Der Aargauer Gesundheitsvorsteher Jean-Pierre Galatti etwa verlangte in einem Interview mit der «Aargauer Zeitung» bereits vor rund zwei Wochen, dass das Covid-Zertifikat ausgeweitet werden solle. Dafür bekam er viel Schelte von den Parteikolleg*innen. Doch auch Unterstützer: Die Gesundheitsdirektoren Michèle Blöchliger  (Nidwalden) und Christian Arnold (Uri) kritisierten beispielsweise die Ablehnung zum Covid-Gesetz ebenso wie die Zürcher Gesundheitsvorsteherin Natalie Rickli und ihr Berner Kollege Pierre Alain Schnegg.

2. Hass von Corona-Skeptikern

Roger Köppel gilt als einer der einflussreichsten SVP-Politiker der Schweiz. Als Nationalrat und Chefredaktor der «Weltwoche» erreicht er Tausende von Menschen. Wegen seines Videos von dieser Woche, in dem er erklärt, warum er sich einer Covid-Impfung unterzogen hat, büsst er an Glaubwürdigkeit ein. 

Zuvor äusserte er sich skeptisch über die Massnahmen des Bundes und bezeichnete die Impfungen etwa als «Hysterie». Diesen Zickzack-Kurs erzürnt Impfunwillige und Corona-Skeptiker.

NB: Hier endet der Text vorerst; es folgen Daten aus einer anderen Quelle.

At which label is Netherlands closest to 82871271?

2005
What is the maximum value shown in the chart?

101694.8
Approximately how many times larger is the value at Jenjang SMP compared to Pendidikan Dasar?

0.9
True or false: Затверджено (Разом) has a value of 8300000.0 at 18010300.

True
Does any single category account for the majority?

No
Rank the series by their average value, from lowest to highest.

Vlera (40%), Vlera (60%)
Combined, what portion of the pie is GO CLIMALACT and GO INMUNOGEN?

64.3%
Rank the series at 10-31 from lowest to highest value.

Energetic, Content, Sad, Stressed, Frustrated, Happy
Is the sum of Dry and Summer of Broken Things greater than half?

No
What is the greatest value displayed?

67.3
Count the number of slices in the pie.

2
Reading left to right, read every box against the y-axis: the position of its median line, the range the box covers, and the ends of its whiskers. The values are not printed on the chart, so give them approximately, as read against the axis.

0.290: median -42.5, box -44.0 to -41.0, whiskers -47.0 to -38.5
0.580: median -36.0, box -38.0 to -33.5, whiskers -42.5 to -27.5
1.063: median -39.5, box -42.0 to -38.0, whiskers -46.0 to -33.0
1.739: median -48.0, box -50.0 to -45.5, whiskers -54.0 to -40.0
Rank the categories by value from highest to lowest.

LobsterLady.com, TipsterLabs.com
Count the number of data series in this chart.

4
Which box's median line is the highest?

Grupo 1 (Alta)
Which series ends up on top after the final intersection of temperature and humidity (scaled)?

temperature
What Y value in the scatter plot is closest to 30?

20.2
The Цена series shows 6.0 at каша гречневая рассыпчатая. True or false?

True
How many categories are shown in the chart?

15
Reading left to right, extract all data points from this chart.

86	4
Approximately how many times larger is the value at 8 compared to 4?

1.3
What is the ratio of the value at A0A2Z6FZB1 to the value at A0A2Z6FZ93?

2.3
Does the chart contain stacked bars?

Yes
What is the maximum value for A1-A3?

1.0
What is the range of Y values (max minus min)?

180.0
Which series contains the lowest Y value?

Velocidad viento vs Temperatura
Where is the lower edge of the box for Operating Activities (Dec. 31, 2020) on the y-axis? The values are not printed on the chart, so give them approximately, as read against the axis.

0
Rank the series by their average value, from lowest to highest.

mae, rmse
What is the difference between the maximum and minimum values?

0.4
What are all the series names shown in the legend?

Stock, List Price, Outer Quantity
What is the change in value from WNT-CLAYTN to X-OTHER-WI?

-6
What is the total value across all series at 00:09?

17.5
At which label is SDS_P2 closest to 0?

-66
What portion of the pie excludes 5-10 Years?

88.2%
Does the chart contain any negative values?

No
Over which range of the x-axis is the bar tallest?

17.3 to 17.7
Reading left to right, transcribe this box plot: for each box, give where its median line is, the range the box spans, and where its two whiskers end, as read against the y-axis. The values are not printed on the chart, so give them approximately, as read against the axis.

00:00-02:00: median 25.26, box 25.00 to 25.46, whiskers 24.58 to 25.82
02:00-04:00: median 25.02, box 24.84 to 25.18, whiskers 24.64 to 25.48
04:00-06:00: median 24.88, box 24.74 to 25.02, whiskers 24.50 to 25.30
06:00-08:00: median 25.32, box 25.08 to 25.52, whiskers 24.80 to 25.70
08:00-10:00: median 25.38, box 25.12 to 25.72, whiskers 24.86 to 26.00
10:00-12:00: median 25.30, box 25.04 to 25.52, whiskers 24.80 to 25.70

3. Angriffe und Buhrufe aus dem Volk

Das Bad in der Menge wurde für die Zürcher Gesundheitsdirektorin Natalie Rickli zu einem Schock-Moment. Bei der Einweihung des Impfbusses in Gossau übergoss sie ein Mann mit einer Flüssigkeit, die sich später als Apfelschorle herausstellte. Eigentlich hätte sie mit der Aktion die Impfmüdigkeit der Zürcher Bevölkerung bekämpfen wollen, doch im Rahmen ihrer Ansprache wurde sie von demonstrierenden Massnahmengegnern ausgebuht.

Solche Anfeindungen aus der Bevölkerung gegen Amtsträger*innen sind sehr unüblich. Rickli reichte später Anzeige gegen den Mann ein. Trägt auch die SVP eine Schuld an dem Angriff? Immerhin werden die von Rickli umgesetzten Massnahmen konstant von Parteigrössen kritisiert.

4. Eindeutige Signale von der Basis

Nicht nur lehnt die Delegiertenversammlung der SVP die Massnahmen des Bundes ab, sie tat dies sehr eindeutig. Lediglich 23 Ja-Stimmen stellten sich den 181 Nein-Stimmen entgegen. Damit kämpft die SVP an der Seite der «Freunde der Verfassung» und der JSVP gegen die Corona-Massnahmen des Bundes – keine andere Partei wird sich wohl für dieses Referendum aussprechen.

Die beiden Initiativen, über die das Volk noch Ende September befindet, geraten damit in den Hintergrund. Im November kommt es dagegen zu einem heissen Abstimmungskampf, in dem SVP-Regierungsvertreter gegen ihre eigene Jungpartei antreten.